>> START Excerpted text

In all these ways, “religious liberty” seems certain to become an even more crucial battlefield as the political cold war grinds on between a Republican coalition that mostly reflects what America has been and a Democratic coalition centered on what it is becoming.
In oral arguments on a case heard early last month, the Court’s conservative majority signaled that it is highly likely to rule that the city of Philadelphia cannot deny contracts to a Catholic social-service agency that refuses to certify same-sex or unmarried couples as prospective foster parents.
Ira Lupu, a George Washington University Law School professor who studies religion and the law, notes that the Supreme Court has great leeway in choosing which cases to accept—and that this Court majority has chosen to accept very specific ones. . . . The pace of these cases has increased precisely as social and demographic changes have reduced white Christians to a minority and created the most pluralistic religious landscape in American history.
White Americans who identified as Christians made up a majority of the nation’s population for most of its history—about two-thirds of the adult population as recently as the late 1990s. But sometime between 2010 and 2012, white Christians, for the first time, fell below majority status, according to the National Opinion Research Center’s annual General Social Survey. Their ranks have continued to shrink since: The latest data from the Pew Research Center puts white Christians at just above 40 percent of the population, with nonwhite Christians accounting for another 25 percent, people who practice a non-Christian faith representing a little less than 10 percent, and Americans who don’t identify with any religious tradition rising to 25 percent (up from 17 percent only a decade ago).
Given younger generations’ religious preferences, the unmistakable trend line is that Christians—particularly white Christians—will continue to shrink as a share of society, while the share of Americans who don’t ascribe to any religious faith will grow.

>> END Excerpted text

- [Your tasks]:
a) According to the excerpt on religious liberty, in what period did white Christians first fall below majority status in the U.S.?
b) Reproduce the excerpt on religious liberty word for word, from "Ira Lupu, a" to "in American history.".

>> START Data lines

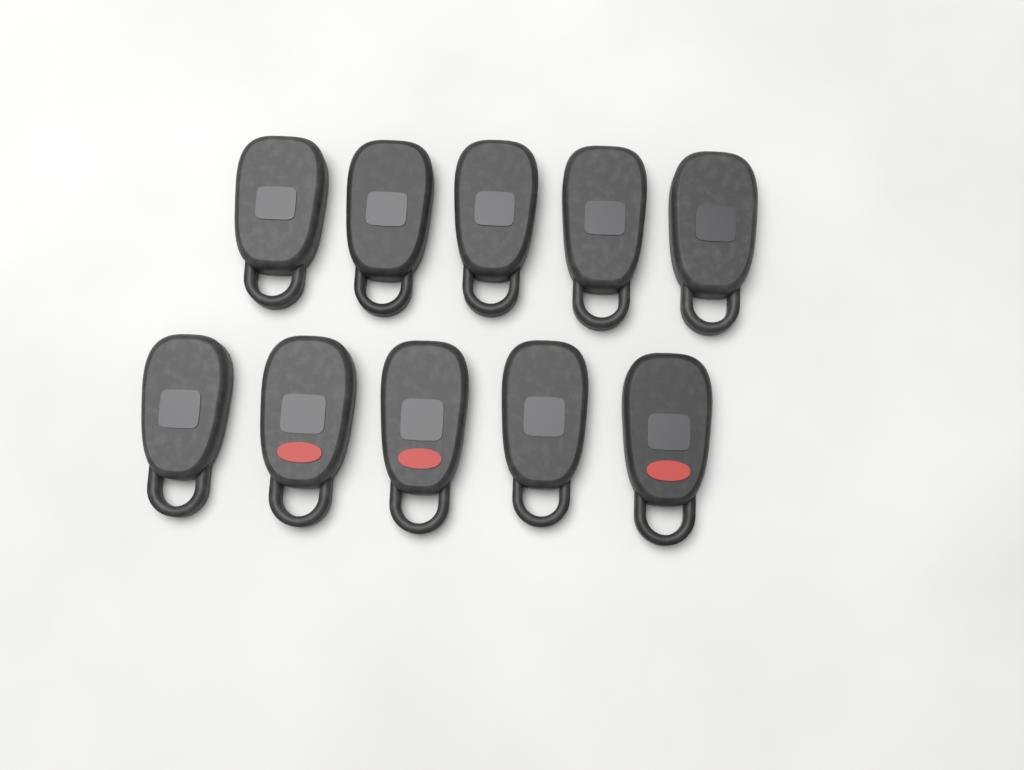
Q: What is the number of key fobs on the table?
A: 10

>> END Data lines
>> START Data lines

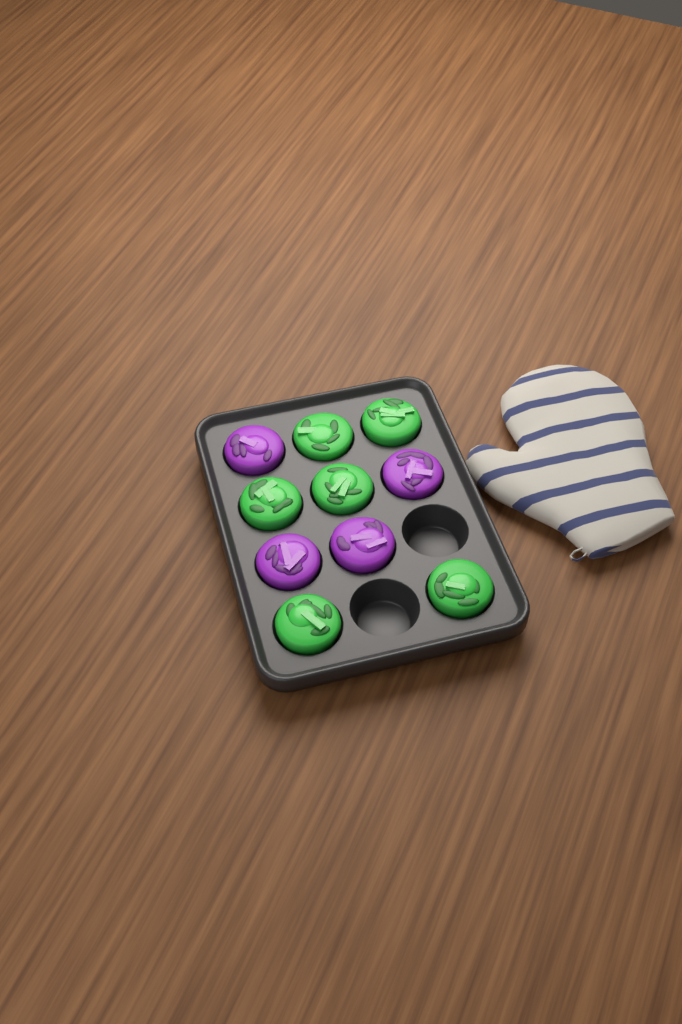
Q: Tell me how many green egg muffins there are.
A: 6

>> END Data lines
>> START Data lines

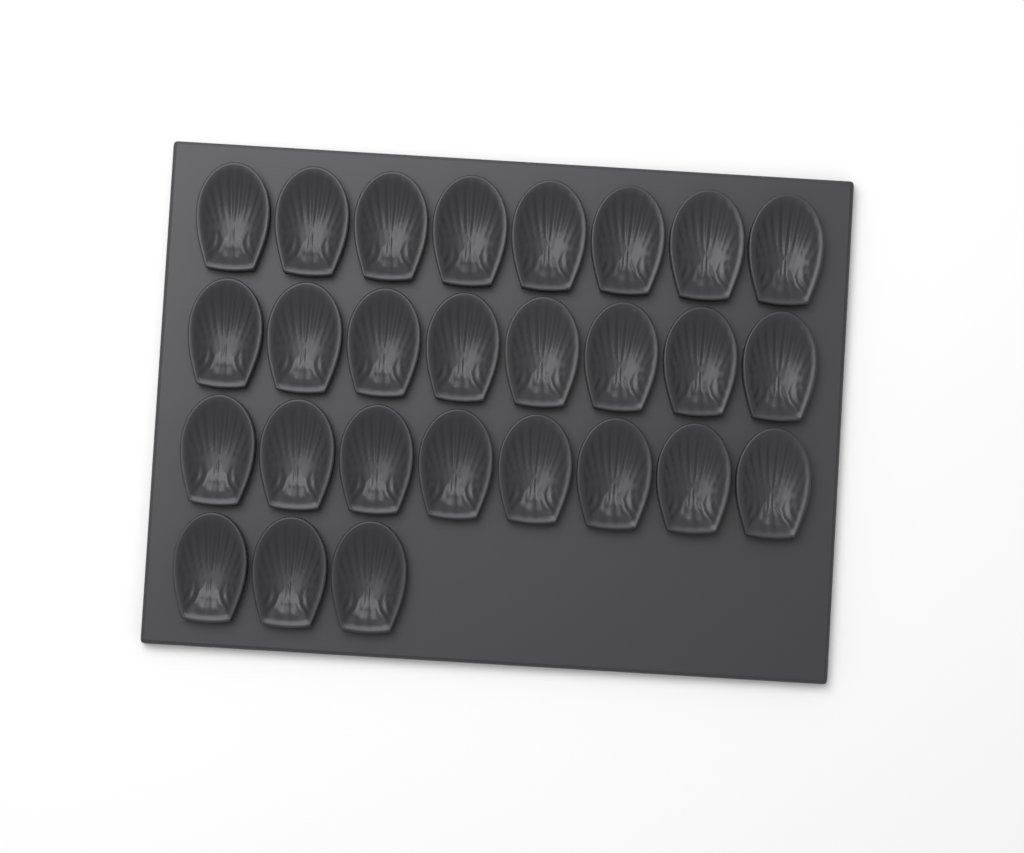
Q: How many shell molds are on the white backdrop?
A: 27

>> END Data lines

- [Answers to the exercises]:
a) Sometime between 2010 and 2012.

b)
Ira Lupu, a George Washington University Law School professor who studies religion and the law, notes that the Supreme Court has great leeway in choosing which cases to accept—and that this Court majority has chosen to accept very specific ones. . . . The pace of these cases has increased precisely as social and demographic changes have reduced white Christians to a minority and created the most pluralistic religious landscape in American history.